"Climate Change Tests L.A.'s Conservation Success"

ROBERT SIEGEL, host:

From NPR News, this is ALL THINGS CONSIDERED. I'm Robert Siegel.

MELISSA BLOCK, host:

And I'm Melissa Block.

Sunny and dry Southern California is home to thousands of swimming pools and lush, green lawns. But here are some surprising numbers. Since 1990, the population of the Los Angeles region's water district has grown by four million people. And in that time, water consumption hasn't increased at all. That's because the district got people to start using water more efficiently. Now, the region faces a looming threat to its water supply - climate change.

KQED's Rob Schmitz reports.

ROB SCHMITZ: If you want to better understand how California's water supply will be affected by climate change, conduct this simple experiment. Get a paper cup, go to the fridge, and fill the cup with ice.

(Soundbite of ice dispensing)

SCHMITZ: Now poke a hole in the bottom of that cup and wait.

(Soundbite of clock ticking)

SCHMITZ: While you're waiting, think about the ice in that cup as winter snow in the Sierra Nevada mountain range. The Metropolitan Water District of Southern California has used this snow to supply more than 18 million people with water.

Jeff Kightlinger is the district's general manager.

Mr. JEFF KIGHTLINGER (General Manager, Metropolitan Water District of Southern California): The great thing about snowpack is it's like a reservoir just - it melts slowly, gradually as the weather heats up. And we can build our system, and our canals, and our pipes, you know, a smaller size, and take that water as it melts.

SCHMITZ: Do you still have that cup of ice?

Well, mine's starting to slowly drip from the hole in the bottom.

(Soundbite of dripping water)

SCHMITZ: Now, scientists say that if carbon dioxide emissions continue at their current rate, temperatures will rise, and this snowpack throughout the Sierra will be reduced by 90 percent by the end of the century.

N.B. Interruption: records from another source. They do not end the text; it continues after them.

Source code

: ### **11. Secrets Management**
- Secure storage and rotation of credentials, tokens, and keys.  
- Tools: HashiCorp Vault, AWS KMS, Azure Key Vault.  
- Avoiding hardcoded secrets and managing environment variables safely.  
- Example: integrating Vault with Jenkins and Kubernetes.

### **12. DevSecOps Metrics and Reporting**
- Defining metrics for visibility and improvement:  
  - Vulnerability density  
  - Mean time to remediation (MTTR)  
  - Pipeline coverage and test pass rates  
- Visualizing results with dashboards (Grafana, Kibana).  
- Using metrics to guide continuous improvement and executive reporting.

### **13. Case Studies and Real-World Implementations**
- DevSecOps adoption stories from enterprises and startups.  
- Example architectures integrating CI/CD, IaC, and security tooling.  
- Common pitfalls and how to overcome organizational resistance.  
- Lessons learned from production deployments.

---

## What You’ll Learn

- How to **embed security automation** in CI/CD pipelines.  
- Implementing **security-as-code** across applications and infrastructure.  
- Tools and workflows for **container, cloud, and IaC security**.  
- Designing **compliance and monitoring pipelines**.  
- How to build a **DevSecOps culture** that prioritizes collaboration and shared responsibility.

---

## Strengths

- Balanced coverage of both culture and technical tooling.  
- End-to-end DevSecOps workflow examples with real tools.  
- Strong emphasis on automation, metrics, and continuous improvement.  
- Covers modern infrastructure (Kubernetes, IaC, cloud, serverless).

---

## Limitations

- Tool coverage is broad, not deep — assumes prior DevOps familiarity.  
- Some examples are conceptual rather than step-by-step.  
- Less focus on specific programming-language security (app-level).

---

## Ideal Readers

Snow will become rain. And that dripping you just heard will sound more like this.

(Soundbite of pouring water)

SCHMITZ: This is the future the water district's Kightlinger is preparing for.

Mr. KIGHTLINGER: Now, if you have this much more, you know, sheet-type action -where the water is just coming down, and you have to move it and move it quickly - you have to larger facilities, larger pipes, and you need more storage.

SCHMITZ: This type of future has prompted Southern California's largest water distributor to spend over $1 billion on a gigantic pipeline. It's called the Inland Feeder. At the foot of the San Bernardino Mountains, a huge concrete tunnel protrudes from a brown rock wall. It's hot and dusty. A group of us in hardhats, orange vests, and boots descends a flight of stairs.

I'm standing at the entrance to the western section of the Inland Feeder tunnel. I'm about to get on a train that's going to take me two and a half miles underneath the ground.

(Soundbite of passing train)

SCHMITZ: This train won't be here in a couple of years. That's because it won't be a tunnel anymore. It'll be a huge water pipe. Its large circumference - it's 12 feet high - will accommodate a lot of water. It's designed for a future of isolated storms upstream that'll dump much heavier volumes of water than today's storms. This 44-mile pipeline will carry water from the western Sierra down to the huge local reservoir.

John Bednarski(ph) is the project manager.

Mr. JOHN BEDNARSKI (Project Manager, Inland Feeder): We'll be flowing at full capacity of 1,000 cubic feet per second of water or the equivalent to filling Olympic swimming pool in two seconds.

SCHMITZ: That'll triple the capacity of moving imported water to Southern California. Climate change expert and U.C. Santa Barbara professor Bob Wilkinson thinks projects like the Inland Feeder are good ideas in the face of climate change. But he points out, Californians would also do well to focus on the water storage capacity we have underneath our feet.

Professor BOB WILKINSON (Environmental Studies, University of California, Santa Barbara): The myth has been perpetuated that Southern California is a desert. There's no water in Southern California. It's all imported from somewhere else. And without that, everything would dry up and blow away.

SCHMITZ: In fact, half the water Southern California uses is local groundwater, that is, water that's naturally stored in the aquifer, which is made up of water permeable gravel, sand or silt. The aquifer acts like a big sponge absorbing rainwater and snowmelt from the surface. But L.A. has been drawing this water at a faster rate than the aquifer can naturally be replenished. To refill it, Wilkinson says, Los Angeles just has to conserve more water. He says that's what water officials should be concentrating on, not reservoirs or dams.

Prof. WILKINSON: The largest new water supply for California will be coming from urban water-use efficiency.

SCHMITZ: In other words, giving incentives for responsible landscaping and fixing leaky plumbing. Another incentive, says the district's Jeff Kightlinger, will soon be water bills that'll cost the same as cable television bills - a not too gentle reminder that climate change comes with a cost.

For NPR News, I'm Rob Schmitz in Los Angeles.